İnsan denen canlı bu fani dünyaya doğar, büyür ve ölür.
Yani iki ezan arası bir ömür sürer.
Ancak yaşarken, üç hayatını kazanmak ya da kaybetmekle mükelleftir.
Dünya, kabir ve ahiret hayatı.
İnsan o kıt aklıyla, bu üç hayatı, ya kaybeder ya da kazanır.
Tercihi insana kalmış,
İnsan sahip olduklarıyla dünya da vardır.
İnsan irtibat halinde olduklarıyla varlığını devam ettirir.
Topyekûn idame ettirilmiş bir hayat yaşıyoruz.
Belki bir takım zevkleri görmezden gelmek zordur.

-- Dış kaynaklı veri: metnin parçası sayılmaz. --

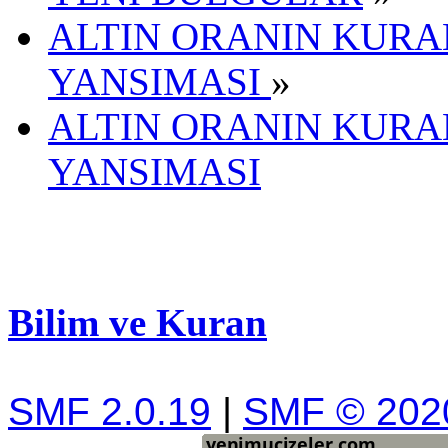
ALTIN ORANIN KURA
YANSIMASI
»
ALTIN ORANIN KURA
YANSIMASI
Bilim ve Kuran
SMF 2.0.19
|
SMF © 202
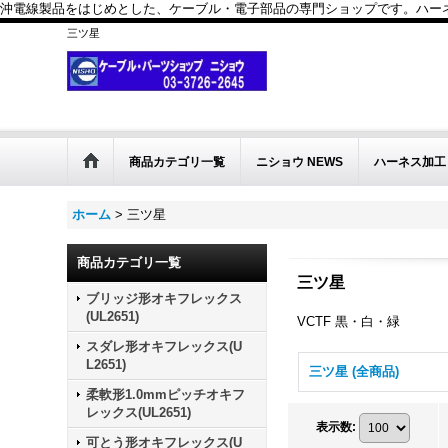
沖電線製品をはじめとした、ケーブル・電子部品の専門ショップです。ハーネス
三ツ星
商品カテゴリ一覧
ニショウ NEWS
ハーネス加工
ホーム
>
三ツ星
商品カテゴリ一覧
三ツ星
ブリッジ形オキフレックス
(UL2651)
VCTF 黒・白・緑
スダレ形オキフレックス(U
L2651)
三ツ星 (全商品)
柔軟形1.0mmピッチオキフ
レックス(UL2651)
表示数
:
可とう形オキフレックス(U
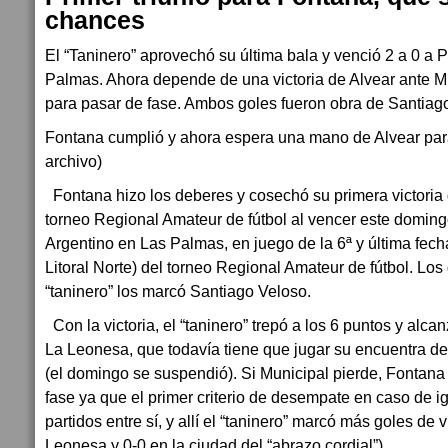
chances
El “Taninero” aprovechó su última bala y venció 2 a 0 a 
Palmas. Ahora depende de una victoria de Alvear ante 
para pasar de fase. Ambos goles fueron obra de Santiag
Fontana cumplió y ahora espera una mano de Alvear para
archivo)
Fontana hizo los deberes y cosechó su primera victoria 
torneo Regional Amateur de fútbol al vencer este doming
Argentino en Las Palmas, en juego de la 6ª y última fech
Litoral Norte) del torneo Regional Amateur de fútbol. Los
“taninero” los marcó Santiago Veloso.
Con la victoria, el “taninero” trepó a los 6 puntos y alca
La Leonesa, que todavía tiene que jugar su encuentra de 
(el domingo se suspendió). Si Municipal pierde, Fontana 
fase ya que el primer criterio de desempate en caso de i
partidos entre sí, y allí el “taninero” marcó más goles de v
Leonesa y 0-0 en la ciudad del “abrazo cordial”).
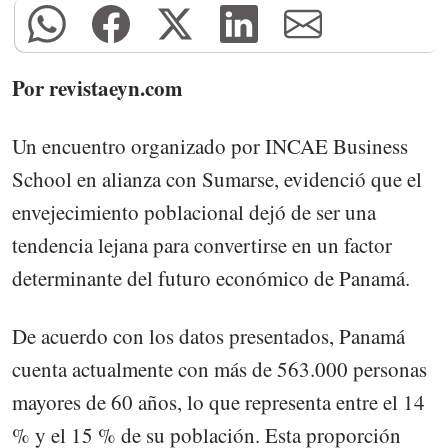
Por revistaeyn.com
Un encuentro organizado por INCAE Business
School en alianza con Sumarse, evidenció que el
envejecimiento poblacional dejó de ser una
tendencia lejana para convertirse en un factor
determinante del futuro económico de Panamá.
De acuerdo con los datos presentados, Panamá
cuenta actualmente con más de 563.000 personas
mayores de 60 años, lo que representa entre el 14
% y el 15 % de su población. Esta proporción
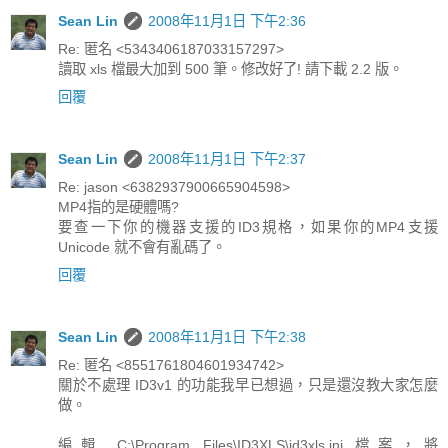
Sean Lin
2008年11月1日 下午2:36
Re: 匿名 <5343406187033157297>
讀取 xls 檔最大加到 500 筆。修改好了! 請下載 2.2 版。
回覆
Sean Lin
2008年11月1日 下午2:37
Re: jason <6382937900665904598>
MP4指的是硬體嗎?
要查一下你的機器支援的ID3規格，如果你的MP4支援
Unicode 就不會有亂碼了。
回覆
Sean Lin
2008年11月1日 下午2:38
Re: 匿名 <8551761804601934742>
關於不處理 ID3v1 的功能我早已想過，只是還沒教大家怎麼
做。
編輯 C:\Program Files\ID3XLS\id3xls.ini 檔案，將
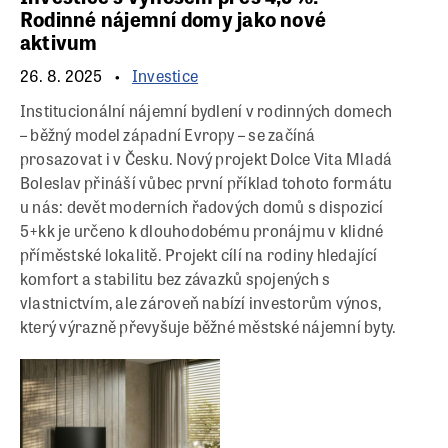
Rodinné nájemní domy jako nové
aktivum
26. 8. 2025
Investice
Institucionální nájemní bydlení v rodinných domech
– běžný model západní Evropy – se začíná
prosazovat i v Česku. Nový projekt Dolce Vita Mladá
Boleslav přináší vůbec první příklad tohoto formátu
u nás: devět moderních řadových domů s dispozicí
5+kk je určeno k dlouhodobému pronájmu v klidné
příměstské lokalitě. Projekt cílí na rodiny hledající
komfort a stabilitu bez závazků spojených s
vlastnictvím, ale zároveň nabízí investorům výnos,
který výrazně převyšuje běžné městské nájemní byty.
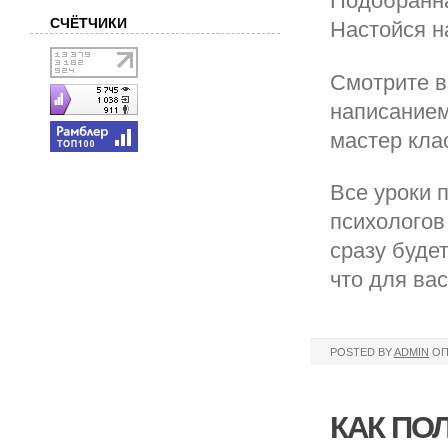
Подобранна
СЧЁТЧИКИ
Настойся н
Смотрите в
написанием
мастер кла
Все уроки 
психологов
сразу будет
что для ва
POSTED BY
ADMIN
ОП
КАК ПО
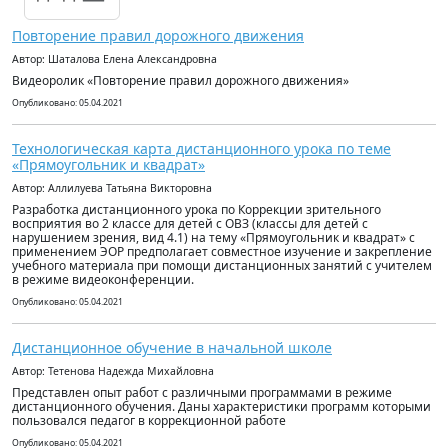
Повторение правил дорожного движения
Автор: Шаталова Елена Александровна
Видеоролик «Повторение правил дорожного движения»
Опубликовано: 05.04.2021
Технологическая карта дистанционного урока по теме
«Прямоугольник и квадрат»
Автор: Аллилуева Татьяна Викторовна
Разработка дистанционного урока по Коррекции зрительного
восприятия во 2 классе для детей с ОВЗ (классы для детей с
нарушением зрения, вид 4.1) на тему «Прямоугольник и квадрат» с
применением ЭОР предполагает совместное изучение и закрепление
учебного материала при помощи дистанционных занятий с учителем
в режиме видеоконференции.
Опубликовано: 05.04.2021
Дистанционное обучение в начальной школе
Автор: Тетенова Надежда Михайловна
Представлен опыт работ с различными программами в режиме
дистанционного обучения. Даны характеристики программ которыми
пользовался педагог в коррекционной работе
Опубликовано: 05.04.2021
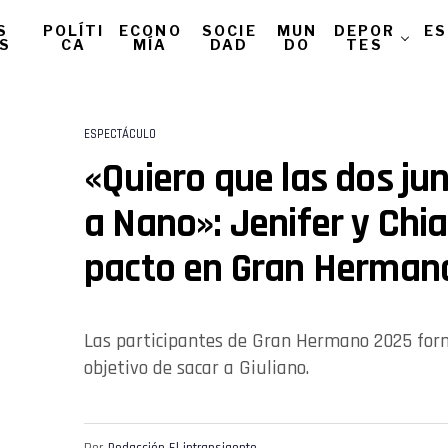
S
POLÍTI
ECONO
SOCIE
MUN
DEPOR
ES
AS
CA
MÍA
DAD
DO
TES
ESPECTÁCULO
«Quiero que las dos j
a Nano»: Jenifer y Chia
pacto en Gran Herman
Las participantes de Gran Hermano 2025 form
objetivo de sacar a Giuliano.
Por
Redacción El intransigente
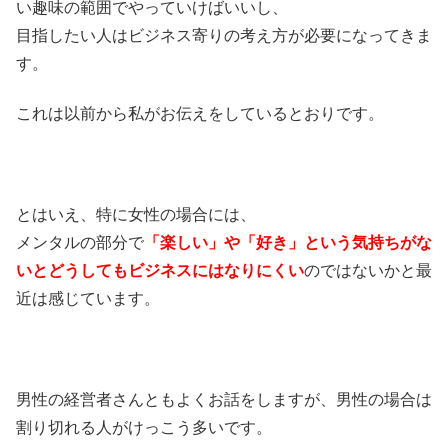
い趣味の範囲でやっていけばいいし、
目指したい人はビジネス寄りの考え方が必要になってきま
す。
これは以前から私がお伝えをしているとおりです。
とはいえ、特に女性の場合には、
メンタルの部分で
「楽しい」や「好き」という気持ちがな
いとどうしてもビジネスにはなりにくい
のではないかと最
近は感じています。
男性の経営者さんともよくお話をしますが、男性の場合は
割り切れる人がけっこう多いです。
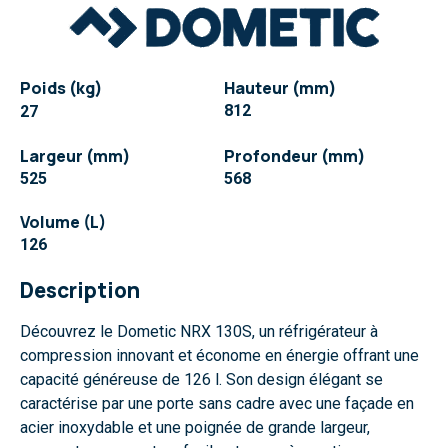
Poids (kg)​
Hauteur (mm)
812
27
Largeur (mm)
Profondeur (mm)
525
568
Volume (L)
126
Description
Découvrez le Dometic NRX 130S, un réfrigérateur à
compression innovant et économe en énergie offrant une
capacité généreuse de 126 l. Son design élégant se
caractérise par une porte sans cadre avec une façade en
acier inoxydable et une poignée de grande largeur,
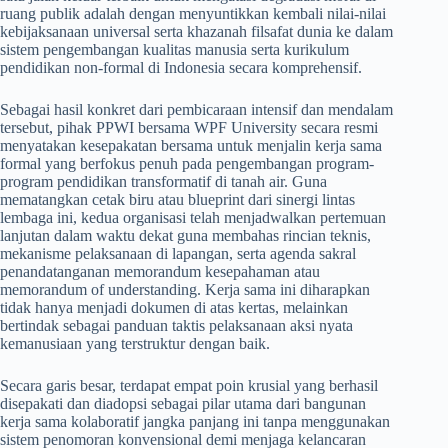
ruang publik adalah dengan menyuntikkan kembali nilai-nilai
kebijaksanaan universal serta khazanah filsafat dunia ke dalam
sistem pengembangan kualitas manusia serta kurikulum
pendidikan non-formal di Indonesia secara komprehensif.
​Sebagai hasil konkret dari pembicaraan intensif dan mendalam
tersebut, pihak PPWI bersama WPF University secara resmi
menyatakan kesepakatan bersama untuk menjalin kerja sama
formal yang berfokus penuh pada pengembangan program-
program pendidikan transformatif di tanah air. Guna
mematangkan cetak biru atau blueprint dari sinergi lintas
lembaga ini, kedua organisasi telah menjadwalkan pertemuan
lanjutan dalam waktu dekat guna membahas rincian teknis,
mekanisme pelaksanaan di lapangan, serta agenda sakral
penandatanganan memorandum kesepahaman atau
memorandum of understanding. Kerja sama ini diharapkan
tidak hanya menjadi dokumen di atas kertas, melainkan
bertindak sebagai panduan taktis pelaksanaan aksi nyata
kemanusiaan yang terstruktur dengan baik.
​Secara garis besar, terdapat empat poin krusial yang berhasil
disepakati dan diadopsi sebagai pilar utama dari bangunan
kerja sama kolaboratif jangka panjang ini tanpa menggunakan
sistem penomoran konvensional demi menjaga kelancaran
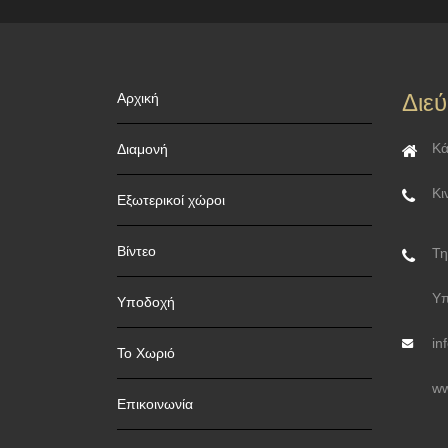
Διε
Αρχική
Κά
Διαμονή
Κι
Εξωτερικοί χώροι
Βίντεο
Τη
Υπ
Υποδοχή
in
Το Χωριό
ww
Επικοινωνία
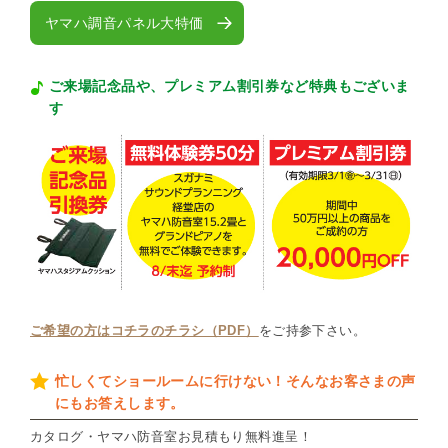
ヤマハ調音パネル大特価
ご来場記念品や、プレミアム割引券など特典もございま
す
ご希望の方はコチラのチラシ（PDF）
をご持参下さい。
忙しくてショールームに行けない！そんなお客さまの声
にもお答えします。
カタログ・ヤマハ防音室お見積もり無料進呈！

Belki hırslarımızdan, egolarımızdan sıyrılmak zordur.
Belki yalan dünyanın şaşalı ve cafcaflı yaşamın temaşasına karşı gelmek daha da zordur.
Kim bilir bu nedenle, sayısız kapılar kapatırız.
Paylaşımcılıktan bihaber bir yaşam süreriz.
Karşılaştığımız problemleri, sıkıntıları geçiştiririz.
Sıra dışı olma, kadir kıymet bilinmesi ikileminde yaşarız.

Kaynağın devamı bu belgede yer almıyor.